KANSAS CITY, Kan. — Anita Rodriguez says she’ll never buy a car off Facebook Marketplace again and doesn’t think anyone else should either.
The car she and her 16-year-old son Aiden bought two weeks ago has been stuck in a tow lot almost since the day they bought it. Police impounded the car because the temp tag on the back was fake.
Rodriguez said she got the temp tag from the man who sold her and her son a 2005 Chevy Equinox for $1,800 cash. Although the transaction took place at a McDonald’s, they said the man assured them he worked for a dealership on 18th Street in Kansas City, Missouri.
“We test drove it,” Rodriguez said. “Everything checked out OK. He had a title.”
Besides a fake temp tag, here’s where the story gets even worse.
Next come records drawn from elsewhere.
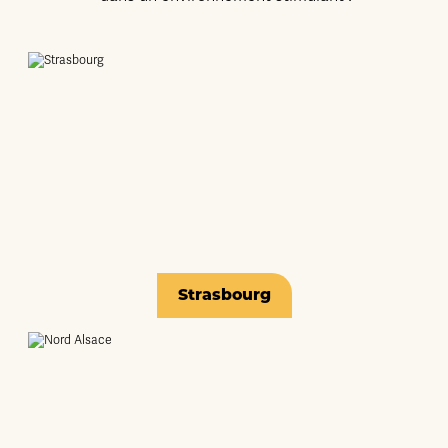
Strasbourg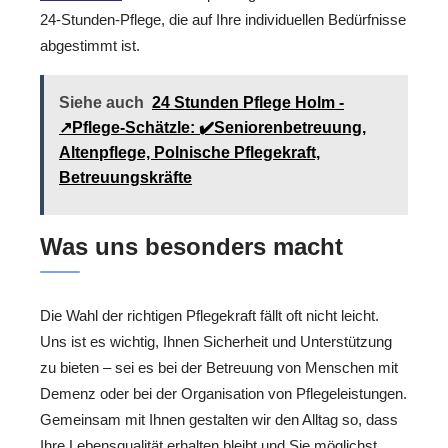
24-Stunden-Pflege, die auf Ihre individuellen Bedürfnisse
abgestimmt ist.
Siehe auch
24 Stunden Pflege Holm -
↗️Pflege-Schätzle: ✔️Seniorenbetreuung,
Altenpflege, Polnische Pflegekraft,
Betreuungskräfte
Was uns besonders macht
Die Wahl der richtigen Pflegekraft fällt oft nicht leicht.
Uns ist es wichtig, Ihnen Sicherheit und Unterstützung
zu bieten – sei es bei der Betreuung von Menschen mit
Demenz oder bei der Organisation von Pflegeleistungen.
Gemeinsam mit Ihnen gestalten wir den Alltag so, dass
Ihre Lebensqualität erhalten bleibt und Sie möglichst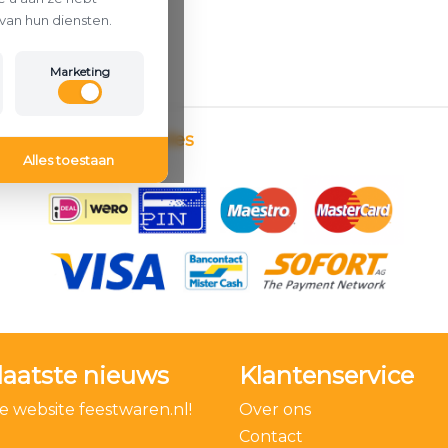
van hun diensten.
Marketing
Betaalmethodes
Alles toestaan
laatste nieuws
Klantenservice
 website feestwaren.nl!
Over ons
Contact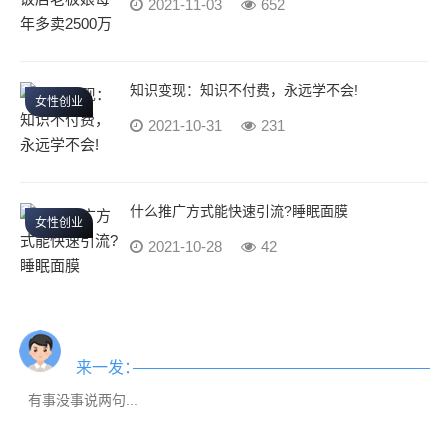
2021-11-03
652
知识变现：知识不付费，永远学不会!
女性创业
2021-10-31
231
什么推广方式能快速引流?睡眠面膜
女性创业
2021-10-28
42
来一发：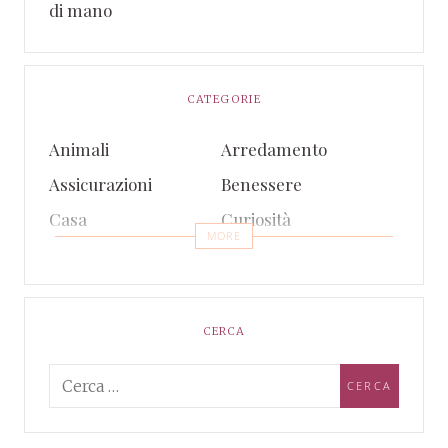
di mano
CATEGORIE
Animali
Arredamento
Assicurazioni
Benessere
Casa
Curiosità
MORE
Eventi
Finanza
Gossip e TV
Intrattenimento
Lifestyle
Notizie
CERCA
Prodotti e Servizi
Salute
Sport
Tecnologia
Viaggi
Web e Social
When Anita tried to get the car registered, so she could get it out of the tow lot, a Kansas motor vehicle inspector told her she didn’t have the correct paperwork.
“She tells me I’m missing a Missouri reassignment form,” Rodriguez recalled.
Missouri dealerships have to provide that form to out-of-state buyers. But, like most people, neither Rodriguez nor her son had any idea they needed that form.
Rodriguez immediately called the seller, only to discover he had blocked her phone number.
She’d been struggling to get this problem solved for two weeks (as the daily tow fees keep mounting), when she called FOX4 Problem Solvers.
Rodriguez said she felt particularly bad for her son, who worked all summer to earn the money for the car and planned to use it to commute between school, work and athletic events.
“I feel so heart broken,” she said with her voice breaking. “I really do – on so many levels.”
To try and solve this problem, FOX4 Problem Solvers paid a visit to the car lot on East 18th street where the man who sold the car supposedly worked. But the folks at the car lot told us they’d never heard of the man.
Plus, the name of the car lot on 18th Street is not “Roy’s Quality Auto” – even though that’s name listed on the back of the title. So not only was the temp tag fake, but there was a fake dealership listed on the title.
We then paid a visit to Midwest Motor and Sales, the car dealer who, according to the title, sold the car to Roy’s Quality Auto. The owner told us he was shocked to hear about happened to Rodriguez and her son and offered to solve the problem.
He bought the car back from Rodriguez, then resold it to them and included a Missouri Reassignment Form, allowing them to register the car in Kansas and get it out of the tow lot.
“Thank you, thank you, thank you,” said Aiden, who is back behind the wheel again and back in charge of his life.